O Bairro Social da Murtas, inaugurado em 2002, foi alvo de profundas obras de reabilitação em 2017 pagas pela CML. Foto: Julho 2017.

Num Inquérito realizado em 2013 os moradores reconheciam que o mesmo estava já bastante degrado. Para o lastimoso estado do edificio, apontavam as seguintes razões: Falta de civismo dos moradores que degradavam as partes comuns e os apartamentos. Os principais problemas do bairro residiam na sujidade e falta de higiene dos moradores, no barulho, insegurança e má vizinhança.

O Bairro das Murtas foi em tempos uma das zonas mais problemáticas da cidade de Lisboa, contribuindo para fecho de muitos estabelecimentos comerciais e mudança de moradores da zona. Os assaltos e o tráfico de droga eram uma constante.

O antigo bairro de barracas foi demolido e no seu lugar surgiu um bairro social, em 2002, numa iniciativa do Centro Paroquial do Campo Grande, sendo o financiamento assegurado pela CML. A Igreja Católica do Campo Grande realizou uma notável obra ao promover a construção destas habitações. Muitos dos problemas das Murtas diminuiram de gravidade, mas não desapareceram.

Apesar deste investimento a CML não tive o cuidado durante muitos anos de limpar o local e de criar parques infantis para as crianças, etc. As "Murtas", como é popularmente conhecido o local,  permaneceu até 2016 rodeado por uma lixeira. Nenhum cuidado foi colocado na limpeza do local. Mais

Conhecendo a mentalidade dos dirigentes camarários, aquando da inauguração do bairro, publicamos a carta de um morador que apelava à limpeza da zona (reproduzida nesta página).

O Bairro Social das Murtas continuou entre até 2016 rodeado de uma verdadeira lixeira. Foto: 2015

A limpeza geral ocorreu em fins de 2017, assim como a construção de um parque infantil e um campo de jogos . Em pouco mais de um ano, o parque infantil foi destruído e o campo de jogos vandalizado.

O parque infantil das Murtas foi rapidamente destruído, incluindo os pilaretes que o protegiam. Foto: 22/10/2019

Os problemas na zona não desapareceram depois de 2002 com a construção do bairro social das Murtas. A raiz dos problemas, como era óbvio, ultrapassava as competências do Centro Paroquial do Campo Grande, por muito notável que seja o trabalho que desenvolve.

- [TAREFAS A REALIZAR]
**A)** As afirmações seguintes estão de acordo com o texto sobre o Bairro das Murtas? Para cada uma, responda sim ou não e cite as palavras exatas do texto que o decidem.
(i) O bairro social foi construído por iniciativa do Centro Paroquial do Campo Grande.
(ii) O parque infantil construído em 2017 mantém-se intacto.
(iii) No inquérito de 2013, os moradores apontavam o barulho como um dos principais problemas do bairro.
**B)** Como se traduz para inglês esta frase do texto sobre o Bairro das Murtas: "O Bairro das Murtas foi em tempos uma das zonas mais problemáticas da cidade de Lisboa, contribuindo para fecho de muitos estabelecimentos comerciais e mudança de moradores da zona."?
**C)** Prossiga o texto sobre o Bairro das Murtas a partir do ponto em que termina.

- [LISTAGEM]
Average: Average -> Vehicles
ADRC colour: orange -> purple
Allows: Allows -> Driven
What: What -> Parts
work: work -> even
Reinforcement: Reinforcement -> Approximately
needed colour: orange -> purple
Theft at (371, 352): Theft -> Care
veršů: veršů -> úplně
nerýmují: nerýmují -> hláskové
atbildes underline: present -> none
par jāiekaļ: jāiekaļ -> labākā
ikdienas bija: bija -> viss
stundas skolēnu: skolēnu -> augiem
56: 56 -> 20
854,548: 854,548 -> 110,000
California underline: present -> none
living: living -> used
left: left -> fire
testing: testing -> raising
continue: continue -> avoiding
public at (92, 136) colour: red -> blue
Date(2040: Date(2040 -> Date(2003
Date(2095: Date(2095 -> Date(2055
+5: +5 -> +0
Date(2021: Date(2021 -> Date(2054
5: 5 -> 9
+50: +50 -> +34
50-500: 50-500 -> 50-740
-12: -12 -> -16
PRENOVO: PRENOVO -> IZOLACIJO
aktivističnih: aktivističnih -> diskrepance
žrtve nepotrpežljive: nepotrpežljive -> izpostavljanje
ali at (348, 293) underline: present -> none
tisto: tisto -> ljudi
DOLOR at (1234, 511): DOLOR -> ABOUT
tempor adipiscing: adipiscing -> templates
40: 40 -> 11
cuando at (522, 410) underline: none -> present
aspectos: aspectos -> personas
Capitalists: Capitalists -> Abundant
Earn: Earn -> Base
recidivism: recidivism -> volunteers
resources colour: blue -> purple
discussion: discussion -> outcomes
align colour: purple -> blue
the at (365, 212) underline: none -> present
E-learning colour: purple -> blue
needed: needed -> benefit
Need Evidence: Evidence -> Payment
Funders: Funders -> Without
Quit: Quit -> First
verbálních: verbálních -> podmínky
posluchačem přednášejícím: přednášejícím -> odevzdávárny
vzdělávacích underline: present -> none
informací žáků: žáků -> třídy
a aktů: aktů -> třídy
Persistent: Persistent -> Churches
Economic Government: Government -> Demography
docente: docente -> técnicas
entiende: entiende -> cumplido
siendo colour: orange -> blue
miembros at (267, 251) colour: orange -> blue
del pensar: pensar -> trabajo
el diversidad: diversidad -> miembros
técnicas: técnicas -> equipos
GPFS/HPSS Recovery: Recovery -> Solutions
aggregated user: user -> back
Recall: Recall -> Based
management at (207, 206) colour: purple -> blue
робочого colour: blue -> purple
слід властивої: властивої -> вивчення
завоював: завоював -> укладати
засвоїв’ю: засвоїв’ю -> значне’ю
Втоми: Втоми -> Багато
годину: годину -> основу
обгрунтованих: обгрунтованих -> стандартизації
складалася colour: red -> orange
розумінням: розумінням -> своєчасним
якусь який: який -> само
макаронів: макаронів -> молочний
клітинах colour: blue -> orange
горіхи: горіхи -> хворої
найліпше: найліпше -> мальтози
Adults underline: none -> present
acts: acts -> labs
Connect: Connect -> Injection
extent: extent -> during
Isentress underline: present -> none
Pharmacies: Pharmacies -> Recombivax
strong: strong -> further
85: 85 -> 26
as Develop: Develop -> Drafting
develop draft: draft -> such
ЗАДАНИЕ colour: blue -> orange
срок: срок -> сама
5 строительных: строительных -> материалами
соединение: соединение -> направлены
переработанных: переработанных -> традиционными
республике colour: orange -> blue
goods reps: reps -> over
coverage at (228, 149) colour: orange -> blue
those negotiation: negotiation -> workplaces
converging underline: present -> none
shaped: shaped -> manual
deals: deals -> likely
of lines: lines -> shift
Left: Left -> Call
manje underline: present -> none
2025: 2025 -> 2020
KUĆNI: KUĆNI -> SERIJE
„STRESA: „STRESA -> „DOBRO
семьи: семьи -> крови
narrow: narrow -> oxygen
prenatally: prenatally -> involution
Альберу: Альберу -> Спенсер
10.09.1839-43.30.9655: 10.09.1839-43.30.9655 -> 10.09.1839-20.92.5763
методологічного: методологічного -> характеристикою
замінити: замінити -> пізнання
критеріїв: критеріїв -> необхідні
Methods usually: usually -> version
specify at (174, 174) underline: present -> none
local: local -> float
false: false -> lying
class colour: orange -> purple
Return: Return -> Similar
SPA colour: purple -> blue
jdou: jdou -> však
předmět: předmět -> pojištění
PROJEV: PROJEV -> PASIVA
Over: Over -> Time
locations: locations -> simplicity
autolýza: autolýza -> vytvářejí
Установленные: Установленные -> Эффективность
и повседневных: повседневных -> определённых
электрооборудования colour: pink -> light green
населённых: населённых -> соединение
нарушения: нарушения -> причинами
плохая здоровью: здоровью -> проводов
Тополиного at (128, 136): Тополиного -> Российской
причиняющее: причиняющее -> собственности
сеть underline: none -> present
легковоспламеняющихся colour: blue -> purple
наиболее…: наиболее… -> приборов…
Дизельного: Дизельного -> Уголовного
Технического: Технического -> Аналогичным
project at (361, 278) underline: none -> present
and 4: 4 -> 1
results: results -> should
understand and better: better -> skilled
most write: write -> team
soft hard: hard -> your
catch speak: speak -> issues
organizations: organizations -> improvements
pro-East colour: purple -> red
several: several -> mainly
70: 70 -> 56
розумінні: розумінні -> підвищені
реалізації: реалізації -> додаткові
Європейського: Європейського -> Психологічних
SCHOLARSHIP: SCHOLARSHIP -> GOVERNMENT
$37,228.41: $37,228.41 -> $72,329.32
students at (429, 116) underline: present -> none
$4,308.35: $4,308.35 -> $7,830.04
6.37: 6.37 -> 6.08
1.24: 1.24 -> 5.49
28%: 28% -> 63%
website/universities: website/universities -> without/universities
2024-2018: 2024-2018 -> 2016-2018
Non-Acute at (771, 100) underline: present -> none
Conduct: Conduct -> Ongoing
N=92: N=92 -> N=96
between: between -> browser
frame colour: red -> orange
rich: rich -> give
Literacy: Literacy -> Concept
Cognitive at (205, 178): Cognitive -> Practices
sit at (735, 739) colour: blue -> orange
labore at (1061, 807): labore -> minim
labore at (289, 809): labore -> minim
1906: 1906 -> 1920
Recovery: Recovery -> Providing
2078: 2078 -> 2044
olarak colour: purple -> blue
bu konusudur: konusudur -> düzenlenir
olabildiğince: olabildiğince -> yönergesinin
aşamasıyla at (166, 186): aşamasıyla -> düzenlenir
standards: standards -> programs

- [RESPOSTAS FINAIS]
**A)**
(i) Sim: "numa iniciativa do Centro Paroquial do Campo Grande".
(ii) Não: "Em pouco mais de um ano, o parque infantil foi destruído e o campo de jogos vandalizado."
(iii) Sim: "Os principais problemas do bairro residiam na sujidade e falta de higiene dos moradores, no barulho, insegurança e má vizinhança."

**B)** The Bairro das Murtas was once one of the most troubled areas in the city of Lisbon, contributing to the closure of many businesses and to residents moving out of the area.

**C)**
Os moradores na zona, mas sobretudo os donos dos estabelecimentos comercais nas proximidades continuaram a lamentarem-se de agressões, roubos, insultos por parte da comunidade cigana ali residente. Alguns, prejudicados nos seus negócios, acabaram por fechar as portas.

Num estudo datado de 2007 realizado pela PSP e o SIS, classificava a Azinhaga das Murtas, no Campo Grande, como uma das 5 zonas de Lisboa consideradas de Alto Risco. Nesta preocupante classificação destaca-se também o Bairro de S. João de Brito, na freguesia do mesmo nome, embora lhe seja atribuída um nível de perigosidade menos elevado (Expresso, 6 de Abril de 2007). 

Posto da PSP nas Murtas

APolícia Segurança Publica (PSP) resolveu, criar no Bairro das Murtas um parque para viaturas rebocadas, aproveitando das garagens existentes nos blocos (Rua José Santa Camarão à Azinhaga das Murtas).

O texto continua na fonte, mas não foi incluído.